- _Materials provided_
»»

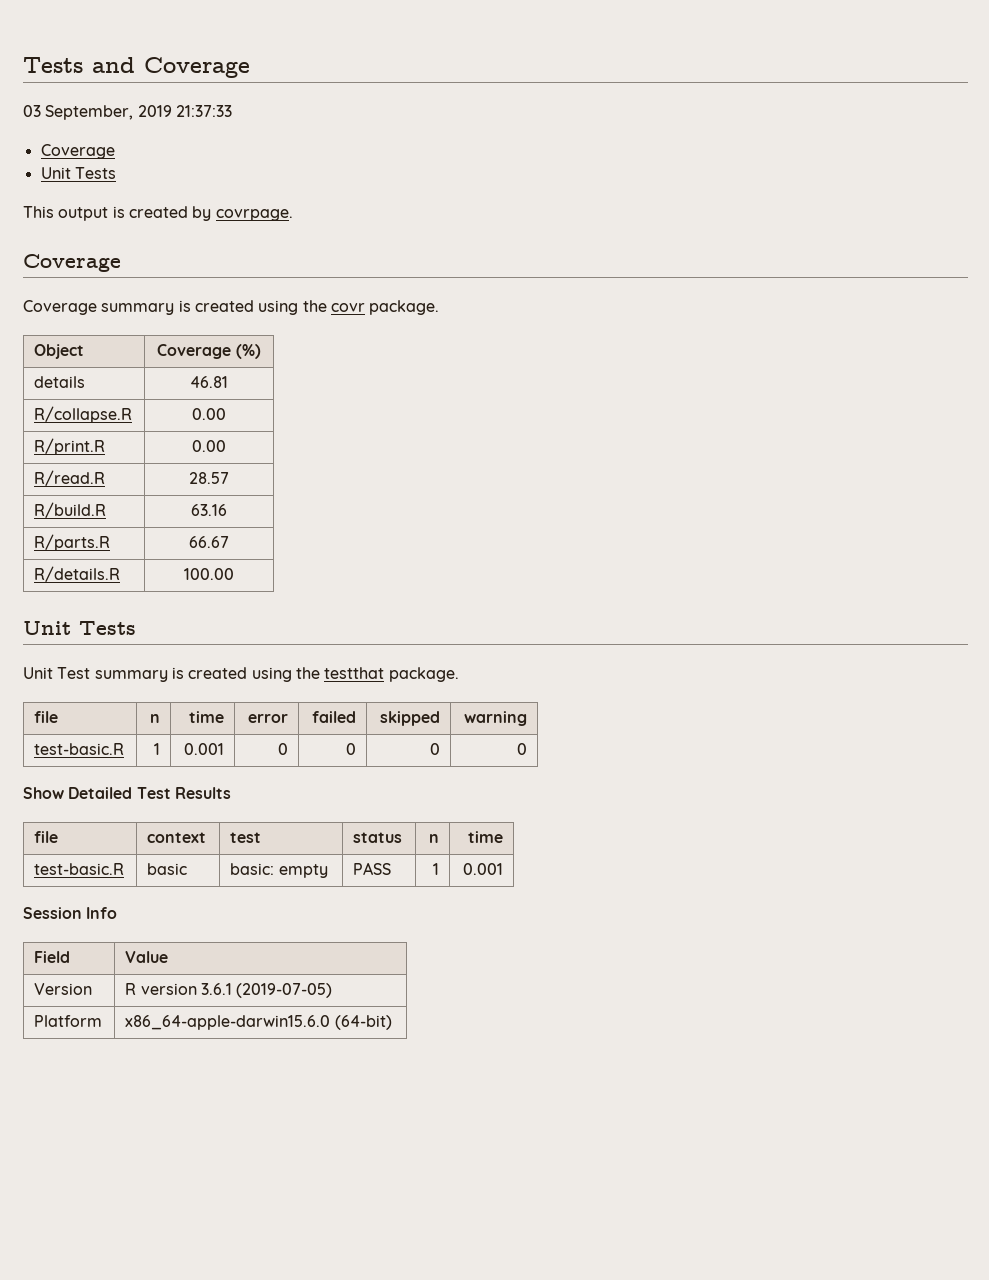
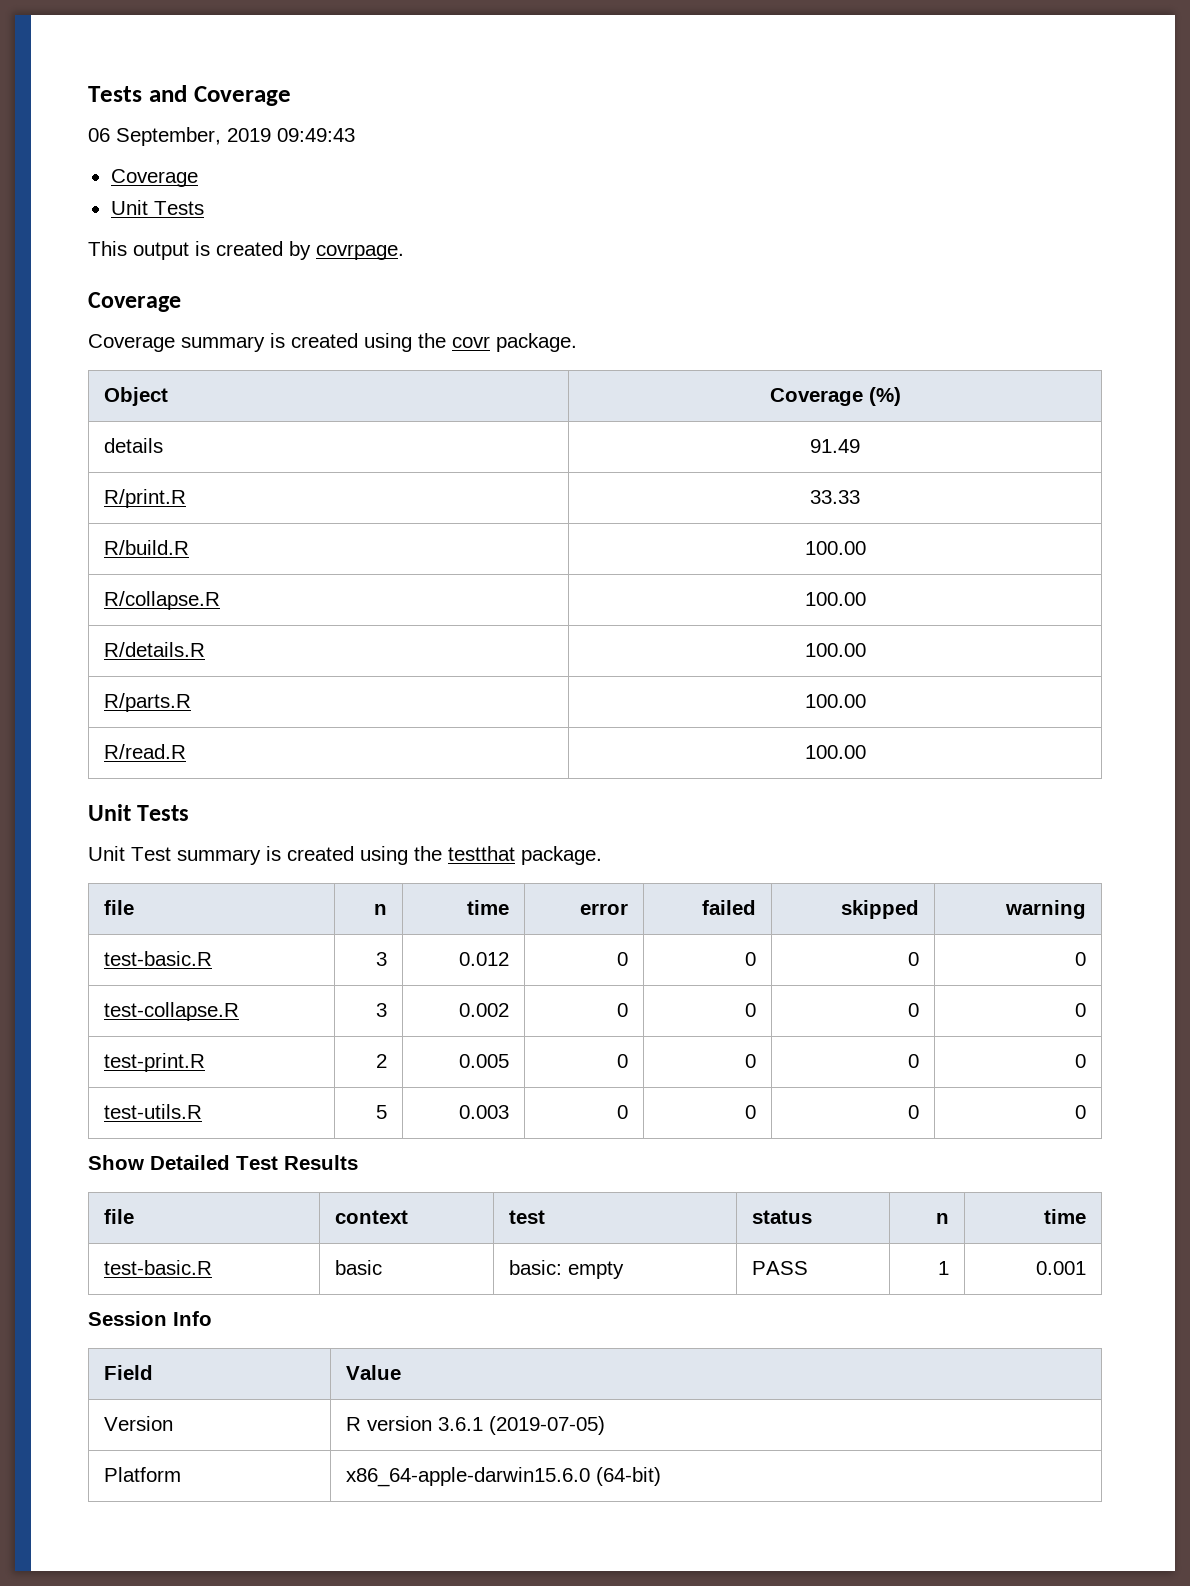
[23,105,41,117] 03 -> [88,128,110,142] 06
[175,105,232,117] 21:37:33 -> [277,128,355,142] 09:49:43
[190,376,228,388] [34,406,133,423] [192,408,226,420] [34,438,106,455] [192,440,226,452] [34,470,106,486] [189,472,229,484] [34,502,107,518] [191,504,227,516] 46.81 // R/collapse.R | 0.00 // R/print.R | 0.00 // R/read.R | 28.57 // R/build.R | 63.16 -> [810,439,860,453] [104,489,187,508] [810,490,860,504] [104,540,190,555] [804,541,866,555] [104,591,221,610] [804,592,866,606] [104,642,206,657] [804,643,866,657] 91.49 // R/print.R | 33.33 // R/build.R | 100.00 // R/collapse.R | 100.00 // R/details.R | 100.00
[189,536,229,548] [34,566,121,582] 66.67 // R/details.R -> [804,694,866,708] [104,744,187,759] 100.00 // R/read.R
[153,743,160,755] [183,743,224,755] 1 | 0.001 -> [375,952,387,966] [458,952,509,966] [616,952,628,966] [744,952,756,966] [907,952,919,966] [1074,952,1086,966] [104,1002,240,1021] [375,1003,387,1017] [458,1003,509,1017] [616,1003,628,1017] [744,1003,756,1017] [907,1003,919,1017] [1074,1003,1086,1017] [104,1053,206,1072] [375,1054,387,1068] [458,1054,509,1068] [616,1054,628,1068] [744,1054,756,1068] [907,1054,919,1068] [1074,1054,1086,1068] [104,1104,203,1119] [375,1105,387,1119] [458,1105,509,1119] 3 | 0.012 | 0 | 0 | 0 | 0 // test-collapse.R | 3 | 0.002 | 0 | 0 | 0 | 0 // test-print.R | 2 | 0.005 | 0 | 0 | 0 | 0 // test-utils.R | 5 | 0.003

««

- _Exercise requirements_
Each entry above is to be duplicated exactly, and its pictures omitted.

- _Answer to the exercise_
[23,105,41,117] 03 -> [88,128,110,142] 06
[175,105,232,117] 21:37:33 -> [277,128,355,142] 09:49:43
[190,376,228,388] [34,406,133,423] [192,408,226,420] [34,438,106,455] [192,440,226,452] [34,470,106,486] [189,472,229,484] [34,502,107,518] [191,504,227,516] 46.81 // R/collapse.R | 0.00 // R/print.R | 0.00 // R/read.R | 28.57 // R/build.R | 63.16 -> [810,439,860,453] [104,489,187,508] [810,490,860,504] [104,540,190,555] [804,541,866,555] [104,591,221,610] [804,592,866,606] [104,642,206,657] [804,643,866,657] 91.49 // R/print.R | 33.33 // R/build.R | 100.00 // R/collapse.R | 100.00 // R/details.R | 100.00
[189,536,229,548] [34,566,121,582] 66.67 // R/details.R -> [804,694,866,708] [104,744,187,759] 100.00 // R/read.R
[153,743,160,755] [183,743,224,755] 1 | 0.001 -> [375,952,387,966] [458,952,509,966] [616,952,628,966] [744,952,756,966] [907,952,919,966] [1074,952,1086,966] [104,1002,240,1021] [375,1003,387,1017] [458,1003,509,1017] [616,1003,628,1017] [744,1003,756,1017] [907,1003,919,1017] [1074,1003,1086,1017] [104,1053,206,1072] [375,1054,387,1068] [458,1054,509,1068] [616,1054,628,1068] [744,1054,756,1068] [907,1054,919,1068] [1074,1054,1086,1068] [104,1104,203,1119] [375,1105,387,1119] [458,1105,509,1119] 3 | 0.012 | 0 | 0 | 0 | 0 // test-collapse.R | 3 | 0.002 | 0 | 0 | 0 | 0 // test-print.R | 2 | 0.005 | 0 | 0 | 0 | 0 // test-utils.R | 5 | 0.003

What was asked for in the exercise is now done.